- INSTRUCTIONS TO FOLLOW
Reproduce the data below, switching each "collection date" to "date collected" and leaving every other line and word as it is.

A block of data:
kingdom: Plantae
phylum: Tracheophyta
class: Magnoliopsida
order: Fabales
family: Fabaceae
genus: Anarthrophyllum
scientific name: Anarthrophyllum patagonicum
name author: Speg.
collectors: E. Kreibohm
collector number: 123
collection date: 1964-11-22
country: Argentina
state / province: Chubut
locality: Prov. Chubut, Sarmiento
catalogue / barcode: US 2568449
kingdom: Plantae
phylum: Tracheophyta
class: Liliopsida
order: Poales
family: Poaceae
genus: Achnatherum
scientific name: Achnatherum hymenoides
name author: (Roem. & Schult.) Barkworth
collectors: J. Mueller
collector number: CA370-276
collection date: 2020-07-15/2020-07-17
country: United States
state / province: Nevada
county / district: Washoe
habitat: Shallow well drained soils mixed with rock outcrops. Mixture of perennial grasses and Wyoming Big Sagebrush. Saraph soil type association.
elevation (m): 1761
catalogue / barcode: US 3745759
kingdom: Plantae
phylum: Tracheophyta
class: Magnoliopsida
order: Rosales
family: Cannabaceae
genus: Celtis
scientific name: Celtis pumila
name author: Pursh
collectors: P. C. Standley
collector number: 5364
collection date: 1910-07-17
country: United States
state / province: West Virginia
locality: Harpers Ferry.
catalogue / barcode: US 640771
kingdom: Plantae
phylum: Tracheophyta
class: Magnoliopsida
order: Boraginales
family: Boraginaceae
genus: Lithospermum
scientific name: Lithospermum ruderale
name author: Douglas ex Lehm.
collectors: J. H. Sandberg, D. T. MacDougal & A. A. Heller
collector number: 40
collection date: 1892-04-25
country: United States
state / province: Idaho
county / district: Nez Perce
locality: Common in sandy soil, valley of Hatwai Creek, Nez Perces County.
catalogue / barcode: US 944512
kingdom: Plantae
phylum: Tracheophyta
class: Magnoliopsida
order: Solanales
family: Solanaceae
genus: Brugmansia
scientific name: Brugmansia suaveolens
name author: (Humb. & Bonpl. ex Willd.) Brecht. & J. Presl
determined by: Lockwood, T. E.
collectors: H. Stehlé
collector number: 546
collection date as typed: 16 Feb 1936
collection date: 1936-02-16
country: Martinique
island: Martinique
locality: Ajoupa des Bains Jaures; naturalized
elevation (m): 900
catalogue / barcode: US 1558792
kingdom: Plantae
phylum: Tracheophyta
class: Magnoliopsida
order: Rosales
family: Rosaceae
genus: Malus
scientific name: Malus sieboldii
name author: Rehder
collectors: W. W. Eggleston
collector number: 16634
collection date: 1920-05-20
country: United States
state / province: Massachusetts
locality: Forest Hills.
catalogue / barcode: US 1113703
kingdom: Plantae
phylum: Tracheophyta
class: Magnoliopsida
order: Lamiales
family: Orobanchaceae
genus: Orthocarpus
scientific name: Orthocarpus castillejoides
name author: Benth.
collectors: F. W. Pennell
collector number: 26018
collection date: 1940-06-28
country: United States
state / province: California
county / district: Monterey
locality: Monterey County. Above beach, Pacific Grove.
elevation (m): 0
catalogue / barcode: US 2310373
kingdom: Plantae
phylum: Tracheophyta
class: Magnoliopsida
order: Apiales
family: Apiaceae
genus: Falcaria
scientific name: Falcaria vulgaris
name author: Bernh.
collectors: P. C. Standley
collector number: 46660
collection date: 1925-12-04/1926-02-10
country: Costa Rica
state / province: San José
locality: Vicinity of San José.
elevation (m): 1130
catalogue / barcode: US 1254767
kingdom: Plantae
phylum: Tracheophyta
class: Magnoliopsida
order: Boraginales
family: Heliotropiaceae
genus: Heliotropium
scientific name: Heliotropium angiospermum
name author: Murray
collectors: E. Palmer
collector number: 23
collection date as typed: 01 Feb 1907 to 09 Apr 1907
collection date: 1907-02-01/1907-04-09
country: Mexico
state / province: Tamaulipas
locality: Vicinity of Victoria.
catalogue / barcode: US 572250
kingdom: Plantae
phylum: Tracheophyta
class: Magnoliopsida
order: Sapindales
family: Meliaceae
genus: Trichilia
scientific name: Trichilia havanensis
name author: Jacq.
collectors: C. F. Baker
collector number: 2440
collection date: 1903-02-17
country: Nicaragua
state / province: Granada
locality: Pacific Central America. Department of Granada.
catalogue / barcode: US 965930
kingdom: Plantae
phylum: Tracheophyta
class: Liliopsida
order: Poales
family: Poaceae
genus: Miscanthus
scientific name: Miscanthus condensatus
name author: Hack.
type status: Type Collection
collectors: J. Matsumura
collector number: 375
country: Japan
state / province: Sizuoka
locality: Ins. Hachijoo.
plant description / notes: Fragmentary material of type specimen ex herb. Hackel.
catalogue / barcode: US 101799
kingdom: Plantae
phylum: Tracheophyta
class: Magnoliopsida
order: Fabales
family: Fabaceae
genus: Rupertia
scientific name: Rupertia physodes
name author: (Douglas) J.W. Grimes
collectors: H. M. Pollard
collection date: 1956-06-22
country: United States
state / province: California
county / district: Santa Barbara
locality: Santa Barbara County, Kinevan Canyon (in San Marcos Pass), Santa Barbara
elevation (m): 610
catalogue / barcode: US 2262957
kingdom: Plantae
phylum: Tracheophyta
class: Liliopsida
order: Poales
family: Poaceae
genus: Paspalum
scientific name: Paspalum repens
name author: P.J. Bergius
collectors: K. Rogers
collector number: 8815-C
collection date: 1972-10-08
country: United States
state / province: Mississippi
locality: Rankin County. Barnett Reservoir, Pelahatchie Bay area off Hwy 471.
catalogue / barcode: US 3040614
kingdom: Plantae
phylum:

- TASK RESULT
kingdom: Plantae
phylum: Tracheophyta
class: Magnoliopsida
order: Fabales
family: Fabaceae
genus: Anarthrophyllum
scientific name: Anarthrophyllum patagonicum
name author: Speg.
collectors: E. Kreibohm
collector number: 123
date collected: 1964-11-22
country: Argentina
state / province: Chubut
locality: Prov. Chubut, Sarmiento
catalogue / barcode: US 2568449
kingdom: Plantae
phylum: Tracheophyta
class: Liliopsida
order: Poales
family: Poaceae
genus: Achnatherum
scientific name: Achnatherum hymenoides
name author: (Roem. & Schult.) Barkworth
collectors: J. Mueller
collector number: CA370-276
date collected: 2020-07-15/2020-07-17
country: United States
state / province: Nevada
county / district: Washoe
habitat: Shallow well drained soils mixed with rock outcrops. Mixture of perennial grasses and Wyoming Big Sagebrush. Saraph soil type association.
elevation (m): 1761
catalogue / barcode: US 3745759
kingdom: Plantae
phylum: Tracheophyta
class: Magnoliopsida
order: Rosales
family: Cannabaceae
genus: Celtis
scientific name: Celtis pumila
name author: Pursh
collectors: P. C. Standley
collector number: 5364
date collected: 1910-07-17
country: United States
state / province: West Virginia
locality: Harpers Ferry.
catalogue / barcode: US 640771
kingdom: Plantae
phylum: Tracheophyta
class: Magnoliopsida
order: Boraginales
family: Boraginaceae
genus: Lithospermum
scientific name: Lithospermum ruderale
name author: Douglas ex Lehm.
collectors: J. H. Sandberg, D. T. MacDougal & A. A. Heller
collector number: 40
date collected: 1892-04-25
country: United States
state / province: Idaho
county / district: Nez Perce
locality: Common in sandy soil, valley of Hatwai Creek, Nez Perces County.
catalogue / barcode: US 944512
kingdom: Plantae
phylum: Tracheophyta
class: Magnoliopsida
order: Solanales
family: Solanaceae
genus: Brugmansia
scientific name: Brugmansia suaveolens
name author: (Humb. & Bonpl. ex Willd.) Brecht. & J. Presl
determined by: Lockwood, T. E.
collectors: H. Stehlé
collector number: 546
date collected as typed: 16 Feb 1936
date collected: 1936-02-16
country: Martinique
island: Martinique
locality: Ajoupa des Bains Jaures; naturalized
elevation (m): 900
catalogue / barcode: US 1558792
kingdom: Plantae
phylum: Tracheophyta
class: Magnoliopsida
order: Rosales
family: Rosaceae
genus: Malus
scientific name: Malus sieboldii
name author: Rehder
collectors: W. W. Eggleston
collector number: 16634
date collected: 1920-05-20
country: United States
state / province: Massachusetts
locality: Forest Hills.
catalogue / barcode: US 1113703
kingdom: Plantae
phylum: Tracheophyta
class: Magnoliopsida
order: Lamiales
family: Orobanchaceae
genus: Orthocarpus
scientific name: Orthocarpus castillejoides
name author: Benth.
collectors: F. W. Pennell
collector number: 26018
date collected: 1940-06-28
country: United States
state / province: California
county / district: Monterey
locality: Monterey County. Above beach, Pacific Grove.
elevation (m): 0
catalogue / barcode: US 2310373
kingdom: Plantae
phylum: Tracheophyta
class: Magnoliopsida
order: Apiales
family: Apiaceae
genus: Falcaria
scientific name: Falcaria vulgaris
name author: Bernh.
collectors: P. C. Standley
collector number: 46660
date collected: 1925-12-04/1926-02-10
country: Costa Rica
state / province: San José
locality: Vicinity of San José.
elevation (m): 1130
catalogue / barcode: US 1254767
kingdom: Plantae
phylum: Tracheophyta
class: Magnoliopsida
order: Boraginales
family: Heliotropiaceae
genus: Heliotropium
scientific name: Heliotropium angiospermum
name author: Murray
collectors: E. Palmer
collector number: 23
date collected as typed: 01 Feb 1907 to 09 Apr 1907
date collected: 1907-02-01/1907-04-09
country: Mexico
state / province: Tamaulipas
locality: Vicinity of Victoria.
catalogue / barcode: US 572250
kingdom: Plantae
phylum: Tracheophyta
class: Magnoliopsida
order: Sapindales
family: Meliaceae
genus: Trichilia
scientific name: Trichilia havanensis
name author: Jacq.
collectors: C. F. Baker
collector number: 2440
date collected: 1903-02-17
country: Nicaragua
state / province: Granada
locality: Pacific Central America. Department of Granada.
catalogue / barcode: US 965930
kingdom: Plantae
phylum: Tracheophyta
class: Liliopsida
order: Poales
family: Poaceae
genus: Miscanthus
scientific name: Miscanthus condensatus
name author: Hack.
type status: Type Collection
collectors: J. Matsumura
collector number: 375
country: Japan
state / province: Sizuoka
locality: Ins. Hachijoo.
plant description / notes: Fragmentary material of type specimen ex herb. Hackel.
catalogue / barcode: US 101799
kingdom: Plantae
phylum: Tracheophyta
class: Magnoliopsida
order: Fabales
family: Fabaceae
genus: Rupertia
scientific name: Rupertia physodes
name author: (Douglas) J.W. Grimes
collectors: H. M. Pollard
date collected: 1956-06-22
country: United States
state / province: California
county / district: Santa Barbara
locality: Santa Barbara County, Kinevan Canyon (in San Marcos Pass), Santa Barbara
elevation (m): 610
catalogue / barcode: US 2262957
kingdom: Plantae
phylum: Tracheophyta
class: Liliopsida
order: Poales
family: Poaceae
genus: Paspalum
scientific name: Paspalum repens
name author: P.J. Bergius
collectors: K. Rogers
collector number: 8815-C
date collected: 1972-10-08
country: United States
state / province: Mississippi
locality: Rankin County. Barnett Reservoir, Pelahatchie Bay area off Hwy 471.
catalogue / barcode: US 3040614
kingdom: Plantae
phylum:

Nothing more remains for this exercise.